Островитяне | страница 3
— Опять ваши притчи, милый свекор.
— Я их вспоминаю время от времени, поскольку это моя обязанность: поддерживать дух возрожденной античности. Вы сами меня облекли доверием. Я и тружусь. Всегда. Без пауз.
Дремавший пришелец поднял голову, опущенную на подбородок. И медленно обвел их глазами. Потом так же медленно произнес:
— Нет, дорогие мои, я не миф по имени Никто. Не надейтесь. Имя мое — Елисей Сизов.

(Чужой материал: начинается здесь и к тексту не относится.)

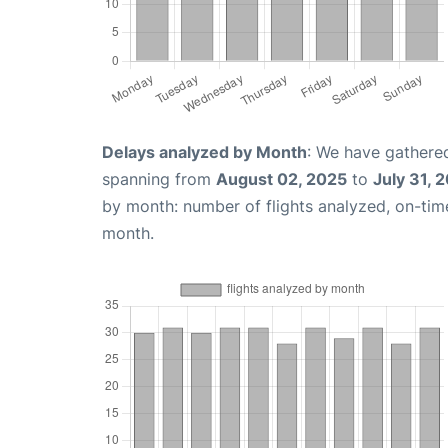
Delays analyzed by Month
: We have gathered
spanning from
August 02, 2025
to
July 31, 
by month: number of flights analyzed, on-ti
month.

— Знаем, сыночек, не обижайся. Тем более в мифе худого нет, — сказал примирительно Пал Палыч. — Известно, что человек состоит из мяса, из костей и из мифа.
— Здесь, на Итаке. Однако — не в мире, — со смутной усмешкой сказал Сизов. — Ту мою, не итакийскую, жизнь мифической я назвать не могу. Совсем непохожая консистенция. Поверьте мне на слово, это была грубая, шершавая жизнь. Которую можно было попробовать на вкус и на ощупь.
— Мы верим, верим, — откликнулся дружелюбный Нестор. — Ты только объясни нам, друг детства, что побудило тебя вернуться?
— Я мог бы ответить: за детской сказочкой, — печально улыбнулся Сизов. — Но я не люблю таких завитушек. Поэтому, Нестор, отвечу без лирики. Есть две основательные причины. Первая — я смертельно устал. Вторая — соскучился по Поликсене.
— Я знала, что я на втором месте, — хмуро заметила Поликсена.
— А по отцу ты не заскучал? — ревниво осведомился Пал Палыч.
— Нет, почему же. И по тебе. Да и по Нестору. И по острову. Однажды я понял, что даже тоскую.
— Да, стоит лишь хорошенько устать. Так и бывает, — сказал Пал Палыч. — Естественно. Сизов не Сизиф. Ты человек рядового сложения. Втаскивать камешек на вершину — это занятие для атлетов. А камешек, видно, немало весил.
— Не сомневайся, — сказал Сизов. — Я побывал с ним везде, должно быть. И всюду был солдатом свободы.
Пал Палыч вновь закивал головой.
— Ну да, ну да, так я и думал. Ты сызмальства был весьма головаст. Жил в лучшем месте на этом шаре и все печалился, как он устроен.
— А я в это время жила в запустении, — сказала красивая Поликсена.
— Устал я, братцы, — сказал Сизов. — И от дорог, и от событий. А еще больше — от новых лиц. Жил я по совести, по-солдатски. Но и солдаты — живые люди. А мир устроен на редкость скверно.
— Сынок, — произнес его отец. — Не обязательно было шляться, чтоб сообщить нам такую новость. Но голова у тебя особая — надо сперва ее расколошматить, чтобы узнать, что это болезненно. Тем более камешки неподъемные. Такие уж стопудовые глыбы. И справедливость, и честь, и совесть. Ну и свобода — куда ж без свободы? Пока о них мелешь, они — легче пуха. А взвалишь на свой хребет — и чувствуешь: лиха молодецкая забава. Пора тебе скинуть свою поклажу да и обнять свою жену.